Нельзя ли, в порядке гипотезы и пока не углубляясь в проблему, принять, что некоторые переживания (expеriences) способны выживать или, точнее, снова возвращаться в сознание, которое в ответ на это приходит к их фиксации, являющейся схематизированием (das fixierte Erlebnis wird leblos)[34 - Фиксированное переживание становится безжизненным (нем.).]? Нужно было бы еще понять это выживание или, быть может, спросить, в какой мере оно должно быть понятным (так, например, не приводит ли в данном случае наше требование понимания к произвольному переносу на определенный уровень того, что имеет смысл лишь на другом уровне). Можно, например, представить себе, что каждое переживание, или Erlebnis, не одинаковым образом привязано к тому, что мы достаточно неадекватно называем мгновением, в котором оно происходит, к своему пространственно-временному контексту, к своему hic et nunc[35 - Здесь и сейчас (лат.).]. То, что выше я назвал выживанием, является на самом деле лишь плавающим качеством, принадлежащим к рассматриваемому Erlebnis.

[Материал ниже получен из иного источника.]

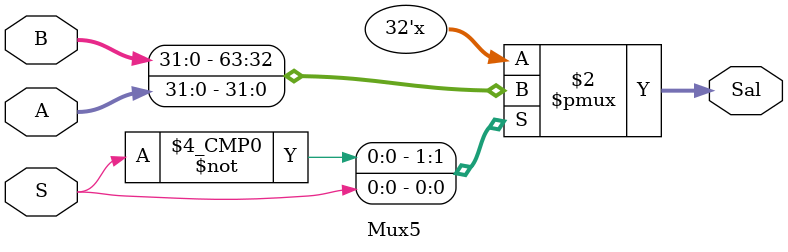
<source format=v>
`timescale 1ns/1ns

module Mux5 (
		input [31:0]A,
		input [31:0]B,
		input S,
		output reg[31:0]Sal
);



always @*
begin
	case (S)
		1'b0:
		begin
			Sal = B;
		end
		1'b1:
		begin
			Sal = A;
		end
	endcase
end

endmodule

</source>
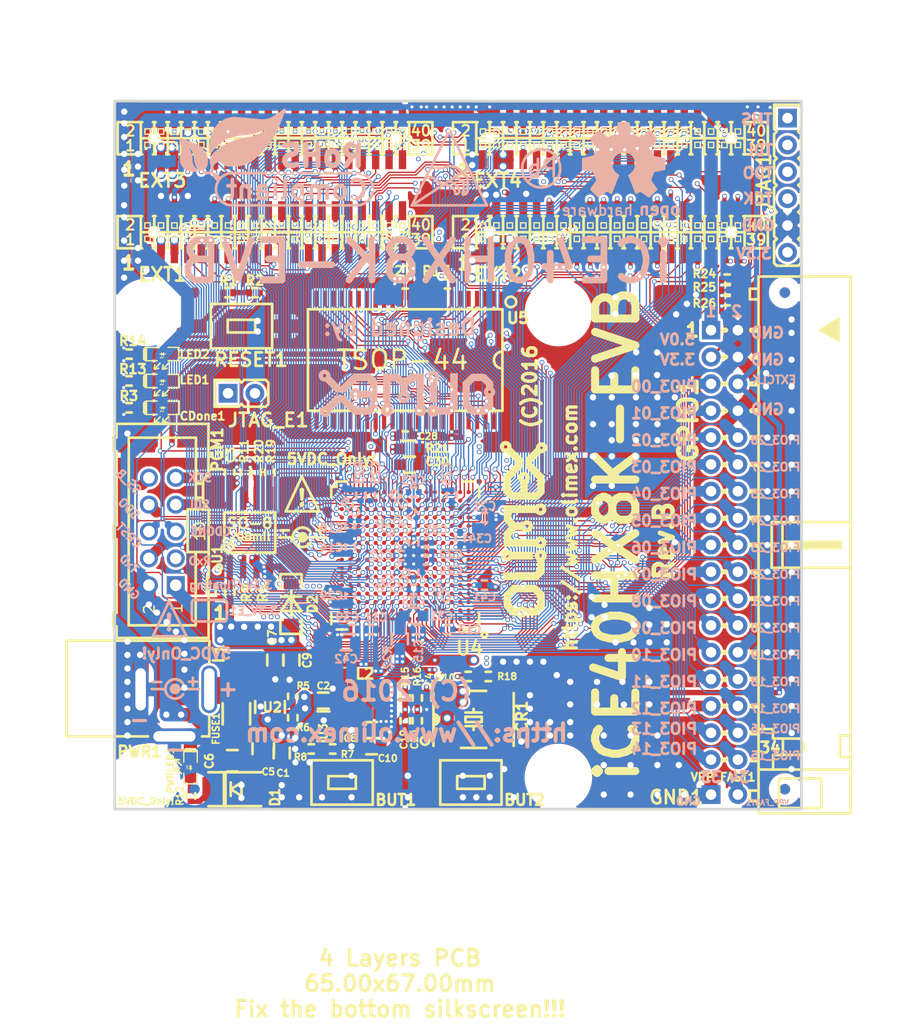
<source format=kicad_pcb>
(kicad_pcb (version 20221018) (generator pcbnew)

  (general
    (thickness 1.5)
  )

  (paper "A4")
  (title_block
    (date "2021-09-16")
    (rev "B1")
  )

  (layers
    (0 "F.Cu" signal)
    (1 "In1.Cu" signal "In1(GND).Cu")
    (2 "In2.Cu" signal "In2(PWR).Cu")
    (31 "B.Cu" signal)
    (32 "B.Adhes" user "B.Adhesive")
    (33 "F.Adhes" user "F.Adhesive")
    (34 "B.Paste" user)
    (35 "F.Paste" user)
    (36 "B.SilkS" user "B.Silkscreen")
    (37 "F.SilkS" user "F.Silkscreen")
    (38 "B.Mask" user)
    (39 "F.Mask" user)
    (40 "Dwgs.User" user "User.Drawings")
    (41 "Cmts.User" user "User.Comments")
    (42 "Eco1.User" user "User.Eco1")
    (43 "Eco2.User" user "User.Eco2")
    (44 "Edge.Cuts" user)
    (45 "Margin" user)
    (46 "B.CrtYd" user "B.Courtyard")
    (47 "F.CrtYd" user "F.Courtyard")
    (48 "B.Fab" user)
    (49 "F.Fab" user)
  )

  (setup
    (pad_to_mask_clearance 0)
    (aux_axis_origin 115 120)
    (pcbplotparams
      (layerselection 0x00000fc_00000000)
      (plot_on_all_layers_selection 0x0001000_00000000)
      (disableapertmacros false)
      (usegerberextensions false)
      (usegerberattributes true)
      (usegerberadvancedattributes true)
      (creategerberjobfile true)
      (dashed_line_dash_ratio 12.000000)
      (dashed_line_gap_ratio 3.000000)
      (svgprecision 4)
      (plotframeref false)
      (viasonmask false)
      (mode 1)
      (useauxorigin false)
      (hpglpennumber 1)
      (hpglpenspeed 20)
      (hpglpendiameter 15.000000)
      (dxfpolygonmode true)
      (dxfimperialunits true)
      (dxfusepcbnewfont true)
      (psnegative false)
      (psa4output false)
      (plotreference true)
      (plotvalue true)
      (plotinvisibletext false)
      (sketchpadsonfab false)
      (subtractmaskfromsilk false)
      (outputformat 1)
      (mirror false)
      (drillshape 0)
      (scaleselection 1)
      (outputdirectory "")
    )
  )

  (net 0 "")
  (net 1 "GND")
  (net 2 "+5V")
  (net 3 "+3V3")
  (net 4 "+1V2")
  (net 5 "/iCE40-CDONE")
  (net 6 "Net-(CDone1-Pad1)")
  (net 7 "Net-(CR1-Pad3)")
  (net 8 "Net-(D2-Pad1)")
  (net 9 "Net-(L1-Pad2)")
  (net 10 "Net-(L2-Pad2)")
  (net 11 "Net-(LED1-Pad1)")
  (net 12 "Net-(LED2-Pad1)")
  (net 13 "/iCE40-CRESET")
  (net 14 "/iCE40-SDO")
  (net 15 "/iCE40-SDI")
  (net 16 "/iCE40-SCK")
  (net 17 "/iCE40-SS_B")
  (net 18 "Net-(PWRLED1-Pad2)")
  (net 19 "Net-(R4-Pad1)")
  (net 20 "Net-(R5-Pad1)")
  (net 21 "Net-(R7-Pad1)")
  (net 22 "/SYSCLK")
  (net 23 "Net-(R11-Pad2)")
  (net 24 "/SRAM_#CS")
  (net 25 "/SD15")
  (net 26 "/SD14")
  (net 27 "/SD13")
  (net 28 "/SD12")
  (net 29 "/SD11")
  (net 30 "/SD10")
  (net 31 "/SD9")
  (net 32 "/SD8")
  (net 33 "/SD7")
  (net 34 "/SD6")
  (net 35 "/SD5")
  (net 36 "/SD4")
  (net 37 "/SD3")
  (net 38 "/SD2")
  (net 39 "/SD1")
  (net 40 "/SD0")
  (net 41 "/SRAM_#WE")
  (net 42 "/SRAM_#OE")
  (net 43 "/SA0")
  (net 44 "/SA1")
  (net 45 "/SA2")
  (net 46 "/SA3")
  (net 47 "/SA4")
  (net 48 "/SA5")
  (net 49 "/SA6")
  (net 50 "/SA7")
  (net 51 "/SA8")
  (net 52 "/SA9")
  (net 53 "/SA10")
  (net 54 "/SA11")
  (net 55 "/SA12")
  (net 56 "/SA13")
  (net 57 "/SA14")
  (net 58 "/SA15")
  (net 59 "/SA16")
  (net 60 "/SA17")
  (net 61 "/EXTCLK")
  (net 62 "Net-(3.3V_E1-Pad1)")
  (net 63 "/PIO2_44/BUT1")
  (net 64 "/PIO2_45/BUT2")
  (net 65 "Net-(C30-Pad1)")
  (net 66 "Net-(C30-Pad2)")
  (net 67 "Net-(C31-Pad1)")
  (net 68 "Net-(C31-Pad2)")
  (net 69 "/PIO0_17")
  (net 70 "/PIO0_16")
  (net 71 "/PIO0_18")
  (net 72 "/PIO0_15")
  (net 73 "/PIO0_19")
  (net 74 "/PIO0_14")
  (net 75 "/PIO0_20")
  (net 76 "/PIO0_13")
  (net 77 "/PIO0_21")
  (net 78 "/PIO0_12")
  (net 79 "/PIO0_22")
  (net 80 "/PIO0_11")
  (net 81 "/PIO0_23")
  (net 82 "/PIO0_10")
  (net 83 "/PIO0_24")
  (net 84 "/PIO0_09")
  (net 85 "/PIO0_25")
  (net 86 "/PIO0_08")
  (net 87 "/PIO0_26")
  (net 88 "/PIO0_07")
  (net 89 "/PIO0_00")
  (net 90 "/PIO0_01")
  (net 91 "/PIO0_32")
  (net 92 "/PIO0_02")
  (net 93 "/PIO0_31")
  (net 94 "/PIO0_03")
  (net 95 "/PIO0_30")
  (net 96 "/PIO0_04")
  (net 97 "/PIO0_29")
  (net 98 "/PIO0_05")
  (net 99 "/PIO0_28")
  (net 100 "/PIO0_06")
  (net 101 "/PIO0_27")
  (net 102 "/PIO0_50")
  (net 103 "/PIO0_49")
  (net 104 "/PIO0_51")
  (net 105 "/PIO0_48")
  (net 106 "/PIO1_00")
  (net 107 "/PIO0_47")
  (net 108 "/PIO1_01")
  (net 109 "/PIO0_46")
  (net 110 "/PIO1_02")
  (net 111 "/PIO0_45")
  (net 112 "/PIO1_03")
  (net 113 "/PIO0_44")
  (net 114 "/PIO1_04")
  (net 115 "/PIO0_43")
  (net 116 "/PIO1_05")
  (net 117 "/PIO0_42")
  (net 118 "/PIO1_06")
  (net 119 "/PIO0_41")
  (net 120 "/PIO1_07")
  (net 121 "/PIO0_40")
  (net 122 "/PIO0_33")
  (net 123 "/PIO0_34")
  (net 124 "/PIO1_13")
  (net 125 "/PIO0_35")
  (net 126 "/PIO1_12")
  (net 127 "/PIO0_36")
  (net 128 "/PIO1_11")
  (net 129 "/PIO0_37")
  (net 130 "/PIO1_10")
  (net 131 "/PIO0_38")
  (net 132 "/PIO1_09")
  (net 133 "/PIO0_39")
  (net 134 "/PIO1_08")
  (net 135 "/PIO1_31")
  (net 136 "/PIO1_30")
  (net 137 "/PIO1_32")
  (net 138 "/PIO1_29")
  (net 139 "/PIO1_33")
  (net 140 "/PIO1_28")
  (net 141 "/PIO1_34")
  (net 142 "/PIO1_27")
  (net 143 "/PIO1_35")
  (net 144 "/PIO1_26")
  (net 145 "/PIO1_36")
  (net 146 "/PIO1_25")
  (net 147 "/PIO1_37")
  (net 148 "/PIO1_24")
  (net 149 "/PIO1_38")
  (net 150 "/PIO1_23")
  (net 151 "/PIO1_39")
  (net 152 "/PIO1_22")
  (net 153 "/PIO1_40")
  (net 154 "/PIO1_21")
  (net 155 "/PIO1_14")
  (net 156 "/PIO1_15")
  (net 157 "/PIO1_46")
  (net 158 "/PIO1_16")
  (net 159 "/PIO1_45")
  (net 160 "/PIO1_17")
  (net 161 "/PIO1_44")
  (net 162 "/PIO1_18")
  (net 163 "/PIO1_43")
  (net 164 "/PIO1_19")
  (net 165 "/PIO1_42")
  (net 166 "/PIO1_20")
  (net 167 "/PIO1_41")
  (net 168 "/PIO3_36")
  (net 169 "/PIO3_35")
  (net 170 "/PIO3_37")
  (net 171 "/PIO3_34")
  (net 172 "/PIO3_38")
  (net 173 "/PIO3_33")
  (net 174 "/PIO3_39")
  (net 175 "/PIO3_32")
  (net 176 "/PIO3_40")
  (net 177 "/PIO3_31")
  (net 178 "/PIO3_41")
  (net 179 "/PIO3_30")
  (net 180 "/PIO3_42")
  (net 181 "/PIO3_29")
  (net 182 "/PIO3_43")
  (net 183 "/PIO2_43/LED2")
  (net 184 "/PIO3_44")
  (net 185 "/PIO2_42/LED1")
  (net 186 "/PIO3_45")
  (net 187 "/PIO2_39")
  (net 188 "/PIO1_47")
  (net 189 "/PIO1_48")
  (net 190 "/PIO3_51")
  (net 191 "/PIO1_49")
  (net 192 "/PIO3_50")
  (net 193 "/PIO1_50")
  (net 194 "/PIO3_49")
  (net 195 "/PIO1_51")
  (net 196 "/PIO3_48")
  (net 197 "/PIO2_37")
  (net 198 "/PIO3_47")
  (net 199 "/PIO2_38")
  (net 200 "/PIO3_46")
  (net 201 "/PIO3_00/IOL_1A")
  (net 202 "/PIO3_01/IOL_1B")
  (net 203 "/PIO3_02/IOL_2A")
  (net 204 "/PIO3_28/IOL_15A")
  (net 205 "/PIO3_27/IOL_14B")
  (net 206 "/PIO3_03/IOL_2B")
  (net 207 "/PIO3_25/IOL_13B")
  (net 208 "/PIO3_04/IOL_3A")
  (net 209 "/PIO3_24/IOL_13A")
  (net 210 "/PIO3_05/IOL_3B")
  (net 211 "/PIO3_23/IOL_12B")
  (net 212 "/PIO3_06/IOL_4A")
  (net 213 "/PIO3_22/IOL_12A")
  (net 214 "/PIO3_07/IOL_4B")
  (net 215 "/PIO3_19/IOL_10B")
  (net 216 "/PIO3_10/IOL_6A")
  (net 217 "/PIO3_15/IOL_8B")
  (net 218 "/PIO3_13/IOL_7B")
  (net 219 "/PIO3_16/IOL_9A")
  (net 220 "/PIO3_14/IOL_8A")
  (net 221 "/PIO3_12/IOL_7A")
  (net 222 "/PIO3_18/IOL_10A")
  (net 223 "/PIO3_17/IOL_9B")
  (net 224 "/PIO3_11/IOL_6B")
  (net 225 "/PIO3_21/IOL_11B")
  (net 226 "/PIO3_20/IOL_11A")
  (net 227 "/PIO3_09/IOL_5B")
  (net 228 "/PIO3_08/IOL_5A")
  (net 229 "/TRST_B")
  (net 230 "/PIO2_40/RxD")
  (net 231 "/PIO2_41/TxD")
  (net 232 "Net-(U4-PadD12)")
  (net 233 "Net-(U5-Pad28)")

  (footprint "OLIMEX_RLC-FP:C_0603_5MIL_DWS" (layer "F.Cu") (at 130.81 114.681 90))

  (footprint "OLIMEX_RLC-FP:C_0603_5MIL_DWS" (layer "F.Cu") (at 134.747 109.728 180))

  (footprint "OLIMEX_RLC-FP:C_0402_5MIL_DWS" (layer "F.Cu") (at 125.885 88.115 -90))

  (footprint "OLIMEX_RLC-FP:C_0402_5MIL_DWS" (layer "F.Cu") (at 144.526 109.474 90))

  (footprint "OLIMEX_RLC-FP:C_0805_5MIL_DWS" (layer "F.Cu") (at 129.06 114.277 90))

  (footprint "OLIMEX_RLC-FP:C_0805_5MIL_DWS" (layer "F.Cu") (at 126.139 115.42 180))

  (footprint "OLIMEX_RLC-FP:C_0603_5MIL_DWS" (layer "F.Cu") (at 130.203 105.895 90))

  (footprint "OLIMEX_RLC-FP:C_0603_5MIL_DWS" (layer "F.Cu") (at 139.319 112.522))

  (footprint "OLIMEX_RLC-FP:C_0603_5MIL_DWS" (layer "F.Cu") (at 131.727 105.895 90))

  (footprint "OLIMEX_RLC-FP:C_0603_5MIL_DWS" (layer "F.Cu") (at 139.319 114.046))

  (footprint "OLIMEX_RLC-FP:C_0402_5MIL_DWS" (layer "F.Cu") (at 142.494 111.633 90))

  (footprint "OLIMEX_RLC-FP:C_0402_5MIL_DWS" (layer "F.Cu") (at 143.637 111.633 90))

  (footprint "OLIMEX_RLC-FP:C_0402_5MIL_DWS" (layer "F.Cu") (at 142.5 70.3))

  (footprint "OLIMEX_RLC-FP:C_0402_5MIL_DWS" (layer "F.Cu") (at 142.5 84.7 180))

  (footprint "OLIMEX_LEDs-FP:LED_0603_KA" (layer "F.Cu") (at 119.535 82.019))

  (footprint "OLIMEX_Crystal-FP:Oscillator_7.0x5.0mm" (layer "F.Cu") (at 148.971 111.506))

  (footprint "OLIMEX_Diodes-FP:DO214AA_1(K)-2(A)" (layer "F.Cu") (at 126.365 118.11))

  (footprint "OLIMEX_Diodes-FP:SOD-123_1C-2A_KA" (layer "F.Cu") (at 131.699 100.584 -90))

  (footprint "OLIMEX_Devices-FP:FUSE-5025" (layer "F.Cu") (at 126.52 110.975 -90))

  (footprint "OLIMEX_Connectors-FP:BH34R" (layer "F.Cu") (at 172.72 94.996 -90))

  (footprint "OLIMEX_RLC-FP:CD32" (layer "F.Cu") (at 127.282 105.26 90))

  (footprint "OLIMEX_RLC-FP:CD32" (layer "F.Cu") (at 139.065 109.728))

  (footprint "OLIMEX_LEDs-FP:LED_0603_KA" (layer "F.Cu") (at 119.535 79.479))

  (footprint "OLIMEX_LEDs-FP:LED_0603_KA" (layer "F.Cu") (at 119.535 76.939))

  (footprint "OLIMEX_Connectors-FP:UEXT_ML10" (layer "F.Cu") (at 119.507 93.726 90))

  (footprint "OLIMEX_LEDs-FP:LED_0603_KA" (layer "F.Cu") (at 122.174 116.078 -90))

  (footprint "OLIMEX_RLC-FP:R_0402_5MIL_DWS" (layer "F.Cu") (at 125.73 71.12))

  (footprint "OLIMEX_RLC-FP:R_0402_5MIL_DWS" (layer "F.Cu") (at 128.27 71.12 180))

  (footprint "OLIMEX_RLC-FP:R_0402_5MIL_DWS" (layer "F.Cu") (at 116.36 82.019 180))

  (footprint "OLIMEX_RLC-FP:R_0402_5MIL_DWS" (layer "F.Cu") (at 125.9 99.5 -90))

  (footprint "OLIMEX_RLC-FP:R_0402_5MIL_DWS" (layer "F.Cu") (at 131.854 109.324 90))

  (footprint "OLIMEX_RLC-FP:R_0402_5MIL_DWS" (layer "F.Cu") (at 131.854 111.356 -90))

  (footprint "OLIMEX_RLC-FP:R_0402_5MIL_DWS" (layer "F.Cu") (at 135.636 114.3))

  (footprint "OLIMEX_RLC-FP:R_0402_5MIL_DWS" (layer "F.Cu") (at 133.604 114.3 180))

  (footprint "OLIMEX_RLC-FP:R_0402_5MIL_DWS" (layer "F.Cu") (at 125 99.5 90))

  (footprint "OLIMEX_RLC-FP:R_0402_5MIL_DWS" (layer "F.Cu") (at 148.463 107.442))

  (footprint "OLIMEX_RLC-FP:R_0402_5MIL_DWS" (layer "F.Cu") (at 127.381 88.138 -90))

  (footprint "OLIMEX_RLC-FP:R_0402_5MIL_DWS" (layer "F.Cu") (at 122.174 118.745 90))

  (footprint "OLIMEX_RLC-FP:R_0402_5MIL_DWS" (layer "F.Cu") (at 116.36 79.479 180))

  (footprint "OLIMEX_RLC-FP:R_0402_5MIL_DWS" (layer "F.Cu") (at 116.36 76.939 180))

  (footprint "OLIMEX_RLC-FP:R_0402_5MIL_DWS" (layer "F.Cu") (at 142.494 109.474 90))

  (footprint "OLIMEX_RLC-FP:R_0402_5MIL_DWS" (layer "F.Cu") (at 143.637 109.474 90))

  (footprint "OLIMEX_RLC-FP:R_0402_5MIL_DWS" (layer "F.Cu") (at 146.5 70.3))

  (footprint "OLIMEX_RLC-FP:R_0402_5MIL_DWS" (layer "F.Cu") (at 150.368 107.442 180))

  (footprint "OLIMEX_IC-FP:SO-8_208mil" (layer "F.Cu") (at 127.79 93.83))

  (footprint "OLIMEX_IC-FP:SOT-23-5" (layer "F.Cu") (at 129.695 110.34 90))

  (footprint "OLIMEX_IC-FP:SOT-23-5" (layer "F.Cu") (at 134.747 112.141))

  (footprint "OLIMEX_IC-FP:TSOP-44_Pitch-0.80mm_18.80x11.80x1.20mm" locked (layer "F.Cu")
    (tstamp 00000000-0000-0000-0000-000056bb2523)
    (at 142.5 77.5 180)
    (descr "GRID 0.8 MM")
    (tags "GRID 0.8 MM")
    (path "/00000000-0000-0000-0000-000056ba3370")
    (attr smd)
    (fp_text reference "U5" (at -10.662 3.967 180) (layer "F.SilkS")
        (effects (font (size 1.016 1.016) (thickness 0.254)))
      (tstamp 52e0eb6e-2722-4e62-9364-7a9fbf9a54ac)
    )
    (fp_text value "K6R4016V1D-TC10(TSOP-44)" (at 0 2.5 180) (layer "F.Fab")
        (effects (font (size 1.27 1.27) (thickness 0.254)))
      (tstamp 8f8f22b1-681e-427a-8894-bc53a37faf0e)
    )
    (fp_text user "TSOP-44" (at 0.25 0 180) (layer "F.SilkS")
        (effects (font (size 1.8 1.8) (thickness 0.25)))
      (tstamp 1572ceee-818c-432b-9840-f7eb6d2c4c79)
    )
    (fp_line (start -9.2 -4.8) (end 9.2 -4.8)
      (stroke (width 0.254) (type solid)) (layer "F.SilkS") (tstamp 9767f65a-907d-4482-b164-1994993b150a))
    (fp_line (start -9.2 -0.8) (end -9.2 -4.8)
      (stroke (width 0.254) (type solid)) (layer "F.SilkS") (tstamp eee5467f-9cca-489e-b9f9-0f627d9de8fd))
    (fp_line (start -9.2 0.8) (end -9.2 -0.8)
      (stroke (width 0.254) (type solid)) (layer "F.SilkS") (tstamp 4094727d-28a4-4ea5-9a6d-9052b2e3650c))
    (fp_line (start -9.2 4.8) (end -9.2 0.8)
    
... [3593842 chars truncated]
</source>
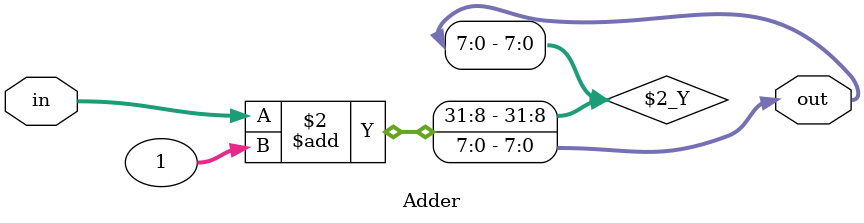
<source format=v>
`timescale 1ns / 1ps
module Program_Counter_IM_Block(Clk1,jmp_loc,pc_mux_sel,Ins,current_address);	

input Clk1,pc_mux_sel;//Clock1 and pc_mux_sel signals
input [7:0]jmp_loc;//for jump location

output [19:0]Ins;//20 bit instruction output
output [7:0]current_address;//current_address

wire [7:0]Temp,PC;

assign Temp = (pc_mux_sel==1) ? jmp_loc : PC;

D_FlipFlopp D1(current_address,Temp,Clk1);

Adder C1(PC,current_address);

Instruction_Memory ysda(
  .clka(Clk1), // input clka
  .ena(1'b1), // input ena
  .addra(Temp), // input [7 : 0] addra
  .douta(Ins) // output [19 : 0] douta
);

endmodule


////D flipflop's
module D_FlipFlopp(Q,D,Clk);

input [7:0]D;
input Clk;
output reg [7:0]Q;

initial Q=8'b11111111;//initla value

always@(posedge Clk)
begin
	Q=D;
end

endmodule

/// adder for increment program counter
module Adder(out,in);

input [7:0]in;
output reg [7:0]out;

always@(in)
begin
	out=in+1;
end

endmodule

</source>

Рассмотрим последнюю возможность. Раскрывает ли она некий смысл? Можем ли мы считать, что эта привязка может иметь различные степени? И чему тогда эта гамма степеней могла бы соответствовать?

В конце концов, совершенно плотно привязанное Erlebnis (я, в предварительном порядке, считаю, что эти слова о плотности имеют смысл) является таким переживанием, которое никоим образом не смогло бы выжить.

Размышление выявляет здесь один парадокс. Я могу говорить о привязке лишь в связи с инвариантным элементом или таким элементом, который рассматривается как инвариант. Но что в занимаемом нас случае могло бы играть роль инварианта? (Другими словами говоря, мы могли бы спросить, что означают слова hic et nunc? Можно ли быть привязанным или недостаточно привязанным к месту, к позиции?)

Если в результате размышления этот вопрос раскроется как не имеющий никакого решения, то, по-видимому, в этом случае нужно отказаться от такого способа интерпретации[36 - Но попутно отмечу, что мой метод состоит в данном случае в чередовании поисковой разведки и рефлексии, анализирующей и критикующей то, что было дано при помощи этой начальной разведки (прим. Г. Марселя – В.В).]. Парадокс состоит в том, что переживание, неспособное сохраниться или ожить заново в новом контексте, выступает как раз не могущим быть понятым как прикрепленное к фиксированному элементу.